The irresistible impetus of the heavenly potency inherent in our so praying penetrates in some measure the entire 'community. It touches the receptive thought, lessening its spiritual darkness, progressively regenerating and uplifting it. We thus fulfill the Scriptural requirement, "I, if I be lifted up from the earth, will draw all men unto me." John 12:32;

The sincerity of our praying, our knowing, will determine the depth of our compassionate desire to share with "all men" the blessings of this heavenly kingdom. This desire will find its inevitable implementation as we sacrifice self in actively working to bring the blessings of the Christ-idea to the acceptance of all the members of our community. The fullest community acceptance of our lectures will be certain as we understand that the power of our praying, our preaching, our knowing, our working, is not of ourselves. Each of us evidences that individual alliance with God's power of which Mrs. Eddy writes in Unity of Good: "I say, Be allied to the deific power, and all that is good will aid your journey, as the stars in their courses fought against Sisera. (Judges v. 20.) Hourly, in Christian Science, man thus weds himself with God, or rather he ratifies a union predestined from all eternity."Un., p. 17;

So allied to this deific power, the church members' thoughts and prayers become a dynamic force, translating the power of this predestined union into a more successful working out of the necessary details as to dates, halls, advertising, and so forth. We thus ensure the perfect follow-through of effective lecture promotion, orderly committee arrangements, thoughtful provision for the comfort of the audience, and full attendance. The practical utility of Paul's rousing call to action "The kingdom of God is not in word, but in power" 1 Cor. 4:20; finds its joyous expression in us. As it does, there will be no affinity, consent, or response in our thinking about our lecture to the carnal mind's earth-weights of ignorance and opposition. These will fall away, powerless to hamper the community's response to our silent, outreaching prayer.
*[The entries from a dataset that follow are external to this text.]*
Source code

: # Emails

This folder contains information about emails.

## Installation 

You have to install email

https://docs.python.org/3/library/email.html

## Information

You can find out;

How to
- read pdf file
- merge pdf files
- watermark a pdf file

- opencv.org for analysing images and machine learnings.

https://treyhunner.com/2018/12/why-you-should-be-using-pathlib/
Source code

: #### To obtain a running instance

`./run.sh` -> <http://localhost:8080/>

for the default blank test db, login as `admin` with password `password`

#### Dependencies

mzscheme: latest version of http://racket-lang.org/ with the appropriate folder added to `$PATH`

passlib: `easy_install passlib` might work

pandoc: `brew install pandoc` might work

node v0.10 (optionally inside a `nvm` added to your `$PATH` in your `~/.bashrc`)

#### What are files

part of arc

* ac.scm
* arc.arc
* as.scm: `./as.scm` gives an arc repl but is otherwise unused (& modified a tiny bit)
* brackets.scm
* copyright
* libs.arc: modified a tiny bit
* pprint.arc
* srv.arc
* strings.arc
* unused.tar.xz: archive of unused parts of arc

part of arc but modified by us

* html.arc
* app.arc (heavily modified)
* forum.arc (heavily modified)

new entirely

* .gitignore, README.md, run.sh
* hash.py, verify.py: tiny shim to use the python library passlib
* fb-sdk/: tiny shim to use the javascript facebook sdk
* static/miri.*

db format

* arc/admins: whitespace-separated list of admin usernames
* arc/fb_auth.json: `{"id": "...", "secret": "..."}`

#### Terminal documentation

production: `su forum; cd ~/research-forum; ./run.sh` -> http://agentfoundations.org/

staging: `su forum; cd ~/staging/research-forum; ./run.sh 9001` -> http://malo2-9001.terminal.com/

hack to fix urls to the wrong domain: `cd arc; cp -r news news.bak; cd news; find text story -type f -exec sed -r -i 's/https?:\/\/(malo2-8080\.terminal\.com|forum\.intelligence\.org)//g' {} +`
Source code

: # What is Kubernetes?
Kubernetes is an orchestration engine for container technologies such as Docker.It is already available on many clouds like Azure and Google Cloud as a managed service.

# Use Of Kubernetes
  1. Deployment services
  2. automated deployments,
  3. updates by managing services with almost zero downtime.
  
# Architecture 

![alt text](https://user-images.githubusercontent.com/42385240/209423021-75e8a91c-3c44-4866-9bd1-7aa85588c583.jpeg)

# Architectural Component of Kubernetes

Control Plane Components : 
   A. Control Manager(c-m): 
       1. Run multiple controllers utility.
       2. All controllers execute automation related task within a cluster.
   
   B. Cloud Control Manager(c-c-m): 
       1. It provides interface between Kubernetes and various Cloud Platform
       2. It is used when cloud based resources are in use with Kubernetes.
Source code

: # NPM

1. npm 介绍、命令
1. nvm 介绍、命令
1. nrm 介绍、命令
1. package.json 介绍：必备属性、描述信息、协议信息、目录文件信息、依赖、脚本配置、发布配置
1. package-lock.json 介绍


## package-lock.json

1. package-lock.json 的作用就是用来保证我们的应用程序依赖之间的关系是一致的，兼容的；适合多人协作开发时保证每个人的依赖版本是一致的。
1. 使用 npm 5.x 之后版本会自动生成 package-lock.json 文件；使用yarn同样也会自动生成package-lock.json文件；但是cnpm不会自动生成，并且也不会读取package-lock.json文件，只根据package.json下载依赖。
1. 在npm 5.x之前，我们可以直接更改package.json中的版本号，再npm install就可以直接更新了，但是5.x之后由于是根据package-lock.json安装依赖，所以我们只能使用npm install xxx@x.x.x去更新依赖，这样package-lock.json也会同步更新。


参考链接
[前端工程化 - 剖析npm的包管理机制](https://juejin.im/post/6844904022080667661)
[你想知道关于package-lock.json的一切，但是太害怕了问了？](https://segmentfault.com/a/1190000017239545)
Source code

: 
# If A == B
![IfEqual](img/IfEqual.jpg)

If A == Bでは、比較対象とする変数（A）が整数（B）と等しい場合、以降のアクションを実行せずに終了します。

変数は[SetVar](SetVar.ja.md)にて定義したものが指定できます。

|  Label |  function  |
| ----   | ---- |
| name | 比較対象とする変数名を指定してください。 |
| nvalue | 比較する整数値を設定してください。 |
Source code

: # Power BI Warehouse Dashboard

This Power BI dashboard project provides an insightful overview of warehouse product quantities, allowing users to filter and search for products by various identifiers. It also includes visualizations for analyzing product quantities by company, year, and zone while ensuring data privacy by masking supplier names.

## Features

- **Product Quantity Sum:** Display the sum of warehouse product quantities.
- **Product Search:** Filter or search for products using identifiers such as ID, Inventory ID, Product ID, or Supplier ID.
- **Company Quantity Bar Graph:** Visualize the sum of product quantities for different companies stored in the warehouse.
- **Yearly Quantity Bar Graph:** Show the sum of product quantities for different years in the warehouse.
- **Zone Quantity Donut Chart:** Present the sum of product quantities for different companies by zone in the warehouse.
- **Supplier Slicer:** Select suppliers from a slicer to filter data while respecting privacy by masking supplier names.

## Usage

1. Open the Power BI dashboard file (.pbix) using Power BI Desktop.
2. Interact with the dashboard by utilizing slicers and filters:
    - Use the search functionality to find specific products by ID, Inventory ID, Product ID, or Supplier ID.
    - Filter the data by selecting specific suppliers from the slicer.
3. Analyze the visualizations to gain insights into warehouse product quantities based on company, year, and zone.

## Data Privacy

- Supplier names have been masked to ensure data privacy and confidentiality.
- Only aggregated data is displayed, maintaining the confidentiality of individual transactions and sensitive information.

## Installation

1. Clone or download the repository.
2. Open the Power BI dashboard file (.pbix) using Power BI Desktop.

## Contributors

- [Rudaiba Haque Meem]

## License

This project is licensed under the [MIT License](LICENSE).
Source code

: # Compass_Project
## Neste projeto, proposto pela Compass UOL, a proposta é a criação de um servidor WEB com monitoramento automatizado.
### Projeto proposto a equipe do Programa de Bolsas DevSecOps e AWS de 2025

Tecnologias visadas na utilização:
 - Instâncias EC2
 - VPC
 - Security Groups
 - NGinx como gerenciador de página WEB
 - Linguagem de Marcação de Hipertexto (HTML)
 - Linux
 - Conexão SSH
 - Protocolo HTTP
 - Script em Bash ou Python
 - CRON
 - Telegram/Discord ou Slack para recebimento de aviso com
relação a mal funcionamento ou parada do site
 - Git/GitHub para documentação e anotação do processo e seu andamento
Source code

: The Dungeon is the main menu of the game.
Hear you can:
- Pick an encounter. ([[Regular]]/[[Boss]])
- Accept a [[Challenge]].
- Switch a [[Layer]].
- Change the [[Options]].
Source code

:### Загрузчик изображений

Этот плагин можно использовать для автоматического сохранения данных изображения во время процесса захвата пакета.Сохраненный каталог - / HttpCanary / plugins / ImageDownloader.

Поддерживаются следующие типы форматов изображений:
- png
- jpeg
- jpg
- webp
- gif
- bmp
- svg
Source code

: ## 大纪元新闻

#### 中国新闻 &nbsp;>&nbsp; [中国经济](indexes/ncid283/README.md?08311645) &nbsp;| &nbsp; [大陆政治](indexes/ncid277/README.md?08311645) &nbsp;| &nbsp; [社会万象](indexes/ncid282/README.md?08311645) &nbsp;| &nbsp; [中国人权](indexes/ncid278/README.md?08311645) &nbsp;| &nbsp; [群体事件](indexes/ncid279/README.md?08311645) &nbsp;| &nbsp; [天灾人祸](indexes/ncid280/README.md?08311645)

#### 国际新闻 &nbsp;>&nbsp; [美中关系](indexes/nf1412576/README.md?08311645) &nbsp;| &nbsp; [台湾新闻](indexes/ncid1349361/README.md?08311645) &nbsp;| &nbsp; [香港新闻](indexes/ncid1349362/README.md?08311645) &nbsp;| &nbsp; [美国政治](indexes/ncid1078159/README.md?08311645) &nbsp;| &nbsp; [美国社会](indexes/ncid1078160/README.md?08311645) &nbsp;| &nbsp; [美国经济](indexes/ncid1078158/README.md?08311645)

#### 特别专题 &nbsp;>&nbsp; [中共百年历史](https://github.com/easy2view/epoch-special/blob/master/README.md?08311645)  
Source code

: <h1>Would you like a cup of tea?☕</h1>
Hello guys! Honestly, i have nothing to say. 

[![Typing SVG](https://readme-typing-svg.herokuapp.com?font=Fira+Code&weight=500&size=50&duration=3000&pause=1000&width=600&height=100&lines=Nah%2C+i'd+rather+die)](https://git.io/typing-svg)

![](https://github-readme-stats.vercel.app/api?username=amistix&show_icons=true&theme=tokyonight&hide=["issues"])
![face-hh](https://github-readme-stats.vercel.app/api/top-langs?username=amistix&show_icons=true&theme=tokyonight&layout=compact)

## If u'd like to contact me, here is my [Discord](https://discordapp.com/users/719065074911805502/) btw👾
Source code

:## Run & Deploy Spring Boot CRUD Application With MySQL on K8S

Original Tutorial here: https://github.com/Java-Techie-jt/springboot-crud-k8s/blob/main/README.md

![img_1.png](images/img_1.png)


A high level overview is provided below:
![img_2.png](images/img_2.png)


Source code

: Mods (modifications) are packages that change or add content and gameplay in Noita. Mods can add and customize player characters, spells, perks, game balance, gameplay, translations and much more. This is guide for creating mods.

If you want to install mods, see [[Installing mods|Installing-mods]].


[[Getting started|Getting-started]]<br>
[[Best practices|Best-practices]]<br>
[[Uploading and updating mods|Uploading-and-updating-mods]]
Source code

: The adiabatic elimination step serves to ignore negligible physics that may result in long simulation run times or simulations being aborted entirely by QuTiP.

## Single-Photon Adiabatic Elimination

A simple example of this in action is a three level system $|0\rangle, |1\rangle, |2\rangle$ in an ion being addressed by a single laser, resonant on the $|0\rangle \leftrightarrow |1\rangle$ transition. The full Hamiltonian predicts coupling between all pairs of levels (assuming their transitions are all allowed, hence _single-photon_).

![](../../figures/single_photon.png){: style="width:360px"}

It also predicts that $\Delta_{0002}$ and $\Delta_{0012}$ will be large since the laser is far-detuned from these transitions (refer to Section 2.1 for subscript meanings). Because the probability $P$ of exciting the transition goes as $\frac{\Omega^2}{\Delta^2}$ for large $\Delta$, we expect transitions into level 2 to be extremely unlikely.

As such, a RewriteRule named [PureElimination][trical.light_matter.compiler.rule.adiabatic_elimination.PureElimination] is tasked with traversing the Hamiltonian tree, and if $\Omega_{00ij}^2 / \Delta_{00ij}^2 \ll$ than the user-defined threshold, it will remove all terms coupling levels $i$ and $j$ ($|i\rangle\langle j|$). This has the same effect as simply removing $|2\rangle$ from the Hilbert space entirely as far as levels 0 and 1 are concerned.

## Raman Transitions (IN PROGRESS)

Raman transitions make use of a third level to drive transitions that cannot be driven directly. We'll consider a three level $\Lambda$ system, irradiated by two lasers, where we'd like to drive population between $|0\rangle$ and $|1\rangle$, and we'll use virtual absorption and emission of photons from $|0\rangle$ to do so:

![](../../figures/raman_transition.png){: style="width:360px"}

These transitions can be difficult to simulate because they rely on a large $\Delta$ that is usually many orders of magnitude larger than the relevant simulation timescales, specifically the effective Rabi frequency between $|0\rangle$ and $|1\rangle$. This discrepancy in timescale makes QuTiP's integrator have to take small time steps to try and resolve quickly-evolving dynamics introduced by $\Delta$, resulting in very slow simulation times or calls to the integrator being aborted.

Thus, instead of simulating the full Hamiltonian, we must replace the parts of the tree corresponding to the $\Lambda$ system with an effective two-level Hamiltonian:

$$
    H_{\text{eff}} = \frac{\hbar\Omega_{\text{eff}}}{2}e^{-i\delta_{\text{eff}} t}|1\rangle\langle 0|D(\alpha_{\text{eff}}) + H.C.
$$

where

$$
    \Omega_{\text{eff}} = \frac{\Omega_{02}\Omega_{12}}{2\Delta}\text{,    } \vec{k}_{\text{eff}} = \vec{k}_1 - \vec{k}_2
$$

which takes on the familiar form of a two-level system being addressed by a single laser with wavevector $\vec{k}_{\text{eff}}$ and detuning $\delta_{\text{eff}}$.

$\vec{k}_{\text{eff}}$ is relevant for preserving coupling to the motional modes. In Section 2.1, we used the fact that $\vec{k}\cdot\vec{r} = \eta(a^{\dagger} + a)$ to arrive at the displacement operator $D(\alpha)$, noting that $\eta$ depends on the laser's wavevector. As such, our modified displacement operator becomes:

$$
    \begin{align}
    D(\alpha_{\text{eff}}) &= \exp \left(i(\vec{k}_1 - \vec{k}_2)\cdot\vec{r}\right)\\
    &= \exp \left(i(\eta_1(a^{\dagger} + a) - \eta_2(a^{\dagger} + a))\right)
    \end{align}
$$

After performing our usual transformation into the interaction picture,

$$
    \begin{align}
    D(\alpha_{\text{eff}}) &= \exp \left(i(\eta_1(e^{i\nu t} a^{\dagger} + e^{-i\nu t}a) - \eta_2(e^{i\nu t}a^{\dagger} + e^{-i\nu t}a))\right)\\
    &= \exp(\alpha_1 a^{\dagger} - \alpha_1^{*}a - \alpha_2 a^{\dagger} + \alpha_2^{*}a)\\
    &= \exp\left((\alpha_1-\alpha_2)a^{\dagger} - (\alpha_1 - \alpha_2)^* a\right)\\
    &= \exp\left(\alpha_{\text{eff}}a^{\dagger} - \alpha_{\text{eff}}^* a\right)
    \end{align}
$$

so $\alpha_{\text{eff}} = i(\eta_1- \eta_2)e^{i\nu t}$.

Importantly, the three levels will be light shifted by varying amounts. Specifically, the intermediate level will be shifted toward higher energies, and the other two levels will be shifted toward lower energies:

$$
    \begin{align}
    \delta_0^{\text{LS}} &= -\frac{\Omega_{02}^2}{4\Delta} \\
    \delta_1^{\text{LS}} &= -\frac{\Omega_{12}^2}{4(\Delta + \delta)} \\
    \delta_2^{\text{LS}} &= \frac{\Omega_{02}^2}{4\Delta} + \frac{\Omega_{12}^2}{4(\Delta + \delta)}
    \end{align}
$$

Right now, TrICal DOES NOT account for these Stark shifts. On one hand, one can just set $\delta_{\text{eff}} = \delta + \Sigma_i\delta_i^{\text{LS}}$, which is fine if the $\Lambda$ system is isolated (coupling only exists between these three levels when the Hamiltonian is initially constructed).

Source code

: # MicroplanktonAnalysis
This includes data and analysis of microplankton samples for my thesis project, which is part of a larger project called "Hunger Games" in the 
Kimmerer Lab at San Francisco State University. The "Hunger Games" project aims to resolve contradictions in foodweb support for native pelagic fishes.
Being no longer of sense, our prayers rise unhindered into the altitude of Soul. They enhance the lecture hour and place with the optimum of spiritualized atmosphere, receptivity, and healing. Supported by our scientific preaching first the kingdom, the lecturer, with the convincing clarity of spiritual inspiration, will be free to focus, as in Pentecostal light, the glory of the heavenly kingdom. With the Spirit giving him utterance, his message will be speaking to every heart.

Each individual, at his own particular point in spiritual progress, may hear the Christ whispering to him its age-old invitation, "Come, ye blessed of my Father, inherit the kingdom prepared for you from the foundation of the world." Matt. 25:34; Each may feel his heart burn within him at the lecturer's words, thus companioning with the Christ on a spiritually mental journey to his own modern Emmaus.

What can hinder this spiritual journey from continuing? Our lecture's community influence should deepen and broaden into fuller attendance at more inspiring church services and meetings, more dynamic Sunday School sessions. There need be no spiritual hiatus between lecture seasons. As we, the lecture hosts, continue to uphold the current lecturer's message in its fulfillment in the community, each subsequent lecture will become a more powerful rallying of a spiritually awakened community, which finds its deeper aspirations more and more fully satisfied with each recurring lecture season.

The vital message of each lecture will then be to our community neighbors an ever quickening of their motivations, ambitions, and accomplishments. Our lectures will be achieving the mighty redemptive works of which they are capable. They will be to our community the healing sign of which our Leader writes in the Preface of Science and Health: "They are the sign of Immanuel, or 'God with us,'—a divine influence ever present in human consciousness and repeating itself, coming now as was promised aforetime,

To preach deliverance to the captives [of sense],
And recovering of sight to the blind,
To set at liberty them that are bruised."Science and Health, p. xi.